─── Exercise inputs ───

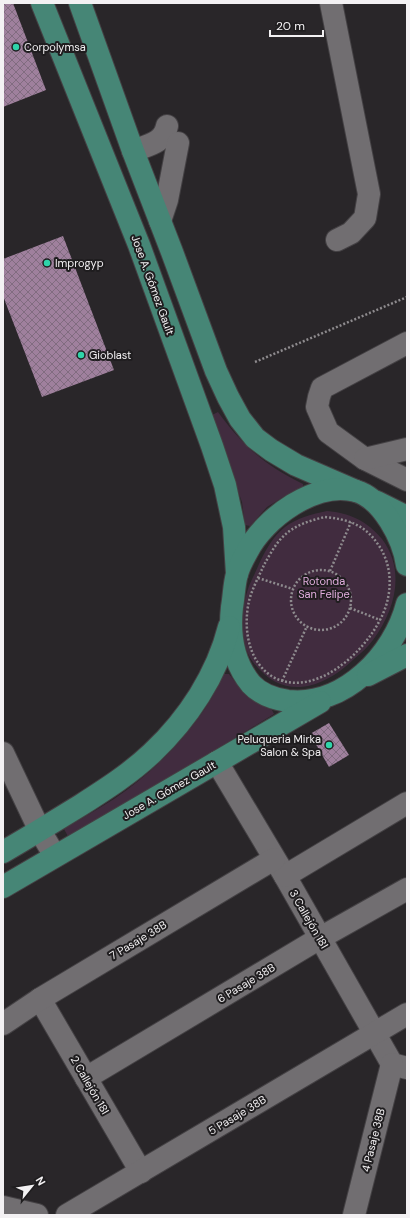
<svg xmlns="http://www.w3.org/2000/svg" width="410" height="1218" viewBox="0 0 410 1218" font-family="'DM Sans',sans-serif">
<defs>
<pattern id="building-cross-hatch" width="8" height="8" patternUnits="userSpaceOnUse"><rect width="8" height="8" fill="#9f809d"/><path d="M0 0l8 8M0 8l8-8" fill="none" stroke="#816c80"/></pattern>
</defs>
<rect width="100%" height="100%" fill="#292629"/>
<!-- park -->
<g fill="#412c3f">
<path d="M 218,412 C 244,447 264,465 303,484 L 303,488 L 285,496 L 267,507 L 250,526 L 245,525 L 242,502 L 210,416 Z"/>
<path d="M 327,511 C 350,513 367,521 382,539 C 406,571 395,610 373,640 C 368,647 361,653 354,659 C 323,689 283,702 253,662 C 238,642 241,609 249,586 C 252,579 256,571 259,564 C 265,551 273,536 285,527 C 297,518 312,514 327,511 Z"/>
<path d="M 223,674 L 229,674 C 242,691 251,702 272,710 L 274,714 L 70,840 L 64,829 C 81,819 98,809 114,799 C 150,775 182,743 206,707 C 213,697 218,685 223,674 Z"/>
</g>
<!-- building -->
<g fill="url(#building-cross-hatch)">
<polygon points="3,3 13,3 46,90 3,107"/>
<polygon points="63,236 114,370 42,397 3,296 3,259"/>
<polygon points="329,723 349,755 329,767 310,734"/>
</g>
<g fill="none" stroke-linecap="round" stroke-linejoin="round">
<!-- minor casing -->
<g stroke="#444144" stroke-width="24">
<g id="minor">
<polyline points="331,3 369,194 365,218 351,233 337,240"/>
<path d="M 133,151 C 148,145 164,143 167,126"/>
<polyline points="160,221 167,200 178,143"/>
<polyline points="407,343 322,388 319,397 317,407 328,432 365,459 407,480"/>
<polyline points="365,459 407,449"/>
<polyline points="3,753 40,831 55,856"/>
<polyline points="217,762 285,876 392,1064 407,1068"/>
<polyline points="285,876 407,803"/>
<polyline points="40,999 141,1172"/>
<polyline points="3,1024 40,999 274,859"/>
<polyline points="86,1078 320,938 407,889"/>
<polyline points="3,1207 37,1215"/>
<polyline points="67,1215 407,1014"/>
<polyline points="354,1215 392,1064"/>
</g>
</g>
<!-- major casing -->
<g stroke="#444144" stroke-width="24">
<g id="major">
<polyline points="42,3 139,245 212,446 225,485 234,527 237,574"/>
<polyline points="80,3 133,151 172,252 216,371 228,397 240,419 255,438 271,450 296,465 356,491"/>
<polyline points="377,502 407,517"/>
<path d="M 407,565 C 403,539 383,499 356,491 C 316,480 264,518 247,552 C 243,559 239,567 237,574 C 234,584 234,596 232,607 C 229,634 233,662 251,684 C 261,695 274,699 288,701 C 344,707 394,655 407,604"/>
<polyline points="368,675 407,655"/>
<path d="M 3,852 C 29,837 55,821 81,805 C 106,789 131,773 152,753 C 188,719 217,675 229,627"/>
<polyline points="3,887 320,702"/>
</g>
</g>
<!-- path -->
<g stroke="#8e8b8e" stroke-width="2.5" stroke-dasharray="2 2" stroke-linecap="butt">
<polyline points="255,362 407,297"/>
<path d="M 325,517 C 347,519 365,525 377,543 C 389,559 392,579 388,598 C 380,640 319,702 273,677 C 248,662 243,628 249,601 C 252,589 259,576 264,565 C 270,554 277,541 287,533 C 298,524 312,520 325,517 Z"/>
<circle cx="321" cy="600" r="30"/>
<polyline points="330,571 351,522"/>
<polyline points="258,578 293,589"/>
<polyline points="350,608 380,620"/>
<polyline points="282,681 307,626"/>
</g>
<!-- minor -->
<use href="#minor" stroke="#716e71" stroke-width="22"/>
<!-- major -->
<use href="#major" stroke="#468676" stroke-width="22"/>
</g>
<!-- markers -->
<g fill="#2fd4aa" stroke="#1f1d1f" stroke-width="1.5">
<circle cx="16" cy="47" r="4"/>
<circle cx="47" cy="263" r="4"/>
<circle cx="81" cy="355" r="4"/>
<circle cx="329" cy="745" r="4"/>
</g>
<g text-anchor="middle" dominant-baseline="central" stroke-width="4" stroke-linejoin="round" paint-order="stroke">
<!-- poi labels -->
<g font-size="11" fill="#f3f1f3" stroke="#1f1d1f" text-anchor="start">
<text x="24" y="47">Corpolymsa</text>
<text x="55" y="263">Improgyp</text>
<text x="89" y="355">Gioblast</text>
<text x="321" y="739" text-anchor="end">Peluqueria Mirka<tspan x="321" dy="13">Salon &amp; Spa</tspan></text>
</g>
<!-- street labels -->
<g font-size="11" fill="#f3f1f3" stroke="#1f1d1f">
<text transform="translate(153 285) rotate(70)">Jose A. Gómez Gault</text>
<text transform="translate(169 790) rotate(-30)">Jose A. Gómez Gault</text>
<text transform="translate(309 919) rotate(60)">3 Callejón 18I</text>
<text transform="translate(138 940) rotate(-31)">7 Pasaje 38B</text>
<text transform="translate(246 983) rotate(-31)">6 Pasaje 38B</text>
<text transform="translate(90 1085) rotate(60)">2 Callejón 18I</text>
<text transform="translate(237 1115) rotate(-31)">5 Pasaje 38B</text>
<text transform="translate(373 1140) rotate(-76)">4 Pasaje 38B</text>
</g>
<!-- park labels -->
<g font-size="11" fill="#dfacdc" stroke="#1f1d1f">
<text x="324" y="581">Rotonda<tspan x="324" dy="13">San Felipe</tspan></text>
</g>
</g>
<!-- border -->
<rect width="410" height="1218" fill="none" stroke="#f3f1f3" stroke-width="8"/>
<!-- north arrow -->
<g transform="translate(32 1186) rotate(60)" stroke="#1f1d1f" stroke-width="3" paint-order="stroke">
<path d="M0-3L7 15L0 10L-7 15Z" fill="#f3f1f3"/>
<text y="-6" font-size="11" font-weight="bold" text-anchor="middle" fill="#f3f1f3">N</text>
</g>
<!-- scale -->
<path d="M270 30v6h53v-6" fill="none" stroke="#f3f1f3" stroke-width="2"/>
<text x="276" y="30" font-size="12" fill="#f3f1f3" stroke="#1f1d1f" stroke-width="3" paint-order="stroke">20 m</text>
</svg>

───

◆ **Task details**: Would you write each entry out again exactly, omitting the images?

◆ **Output below**:
<svg xmlns="http://www.w3.org/2000/svg" width="410" height="1218" viewBox="0 0 410 1218" font-family="'DM Sans',sans-serif">
<defs>
<pattern id="building-cross-hatch" width="8" height="8" patternUnits="userSpaceOnUse"><rect width="8" height="8" fill="#9f809d"/><path d="M0 0l8 8M0 8l8-8" fill="none" stroke="#816c80"/></pattern>
</defs>
<rect width="100%" height="100%" fill="#292629"/>
<!-- park -->
<g fill="#412c3f">
<path d="M 218,412 C 244,447 264,465 303,484 L 303,488 L 285,496 L 267,507 L 250,526 L 245,525 L 242,502 L 210,416 Z"/>
<path d="M 327,511 C 350,513 367,521 382,539 C 406,571 395,610 373,640 C 368,647 361,653 354,659 C 323,689 283,702 253,662 C 238,642 241,609 249,586 C 252,579 256,571 259,564 C 265,551 273,536 285,527 C 297,518 312,514 327,511 Z"/>
<path d="M 223,674 L 229,674 C 242,691 251,702 272,710 L 274,714 L 70,840 L 64,829 C 81,819 98,809 114,799 C 150,775 182,743 206,707 C 213,697 218,685 223,674 Z"/>
</g>
<!-- building -->
<g fill="url(#building-cross-hatch)">
<polygon points="3,3 13,3 46,90 3,107"/>
<polygon points="63,236 114,370 42,397 3,296 3,259"/>
<polygon points="329,723 349,755 329,767 310,734"/>
</g>
<g fill="none" stroke-linecap="round" stroke-linejoin="round">
<!-- minor casing -->
<g stroke="#444144" stroke-width="24">
<g id="minor">
<polyline points="331,3 369,194 365,218 351,233 337,240"/>
<path d="M 133,151 C 148,145 164,143 167,126"/>
<polyline points="160,221 167,200 178,143"/>
<polyline points="407,343 322,388 319,397 317,407 328,432 365,459 407,480"/>
<polyline points="365,459 407,449"/>
<polyline points="3,753 40,831 55,856"/>
<polyline points="217,762 285,876 392,1064 407,1068"/>
<polyline points="285,876 407,803"/>
<polyline points="40,999 141,1172"/>
<polyline points="3,1024 40,999 274,859"/>
<polyline points="86,1078 320,938 407,889"/>
<polyline points="3,1207 37,1215"/>
<polyline points="67,1215 407,1014"/>
<polyline points="354,1215 392,1064"/>
</g>
</g>
<!-- major casing -->
<g stroke="#444144" stroke-width="24">
<g id="major">
<polyline points="42,3 139,245 212,446 225,485 234,527 237,574"/>
<polyline points="80,3 133,151 172,252 216,371 228,397 240,419 255,438 271,450 296,465 356,491"/>
<polyline points="377,502 407,517"/>
<path d="M 407,565 C 403,539 383,499 356,491 C 316,480 264,518 247,552 C 243,559 239,567 237,574 C 234,584 234,596 232,607 C 229,634 233,662 251,684 C 261,695 274,699 288,701 C 344,707 394,655 407,604"/>
<polyline points="368,675 407,655"/>
<path d="M 3,852 C 29,837 55,821 81,805 C 106,789 131,773 152,753 C 188,719 217,675 229,627"/>
<polyline points="3,887 320,702"/>
</g>
</g>
<!-- path -->
<g stroke="#8e8b8e" stroke-width="2.5" stroke-dasharray="2 2" stroke-linecap="butt">
<polyline points="255,362 407,297"/>
<path d="M 325,517 C 347,519 365,525 377,543 C 389,559 392,579 388,598 C 380,640 319,702 273,677 C 248,662 243,628 249,601 C 252,589 259,576 264,565 C 270,554 277,541 287,533 C 298,524 312,520 325,517 Z"/>
<circle cx="321" cy="600" r="30"/>
<polyline points="330,571 351,522"/>
<polyline points="258,578 293,589"/>
<polyline points="350,608 380,620"/>
<polyline points="282,681 307,626"/>
</g>
<!-- minor -->
<use href="#minor" stroke="#716e71" stroke-width="22"/>
<!-- major -->
<use href="#major" stroke="#468676" stroke-width="22"/>
</g>
<!-- markers -->
<g fill="#2fd4aa" stroke="#1f1d1f" stroke-width="1.5">
<circle cx="16" cy="47" r="4"/>
<circle cx="47" cy="263" r="4"/>
<circle cx="81" cy="355" r="4"/>
<circle cx="329" cy="745" r="4"/>
</g>
<g text-anchor="middle" dominant-baseline="central" stroke-width="4" stroke-linejoin="round" paint-order="stroke">
<!-- poi labels -->
<g font-size="11" fill="#f3f1f3" stroke="#1f1d1f" text-anchor="start">
<text x="24" y="47">Corpolymsa</text>
<text x="55" y="263">Improgyp</text>
<text x="89" y="355">Gioblast</text>
<text x="321" y="739" text-anchor="end">Peluqueria Mirka<tspan x="321" dy="13">Salon &amp; Spa</tspan></text>
</g>
<!-- street labels -->
<g font-size="11" fill="#f3f1f3" stroke="#1f1d1f">
<text transform="translate(153 285) rotate(70)">Jose A. Gómez Gault</text>
<text transform="translate(169 790) rotate(-30)">Jose A. Gómez Gault</text>
<text transform="translate(309 919) rotate(60)">3 Callejón 18I</text>
<text transform="translate(138 940) rotate(-31)">7 Pasaje 38B</text>
<text transform="translate(246 983) rotate(-31)">6 Pasaje 38B</text>
<text transform="translate(90 1085) rotate(60)">2 Callejón 18I</text>
<text transform="translate(237 1115) rotate(-31)">5 Pasaje 38B</text>
<text transform="translate(373 1140) rotate(-76)">4 Pasaje 38B</text>
</g>
<!-- park labels -->
<g font-size="11" fill="#dfacdc" stroke="#1f1d1f">
<text x="324" y="581">Rotonda<tspan x="324" dy="13">San Felipe</tspan></text>
</g>
</g>
<!-- border -->
<rect width="410" height="1218" fill="none" stroke="#f3f1f3" stroke-width="8"/>
<!-- north arrow -->
<g transform="translate(32 1186) rotate(60)" stroke="#1f1d1f" stroke-width="3" paint-order="stroke">
<path d="M0-3L7 15L0 10L-7 15Z" fill="#f3f1f3"/>
<text y="-6" font-size="11" font-weight="bold" text-anchor="middle" fill="#f3f1f3">N</text>
</g>
<!-- scale -->
<path d="M270 30v6h53v-6" fill="none" stroke="#f3f1f3" stroke-width="2"/>
<text x="276" y="30" font-size="12" fill="#f3f1f3" stroke="#1f1d1f" stroke-width="3" paint-order="stroke">20 m</text>
</svg>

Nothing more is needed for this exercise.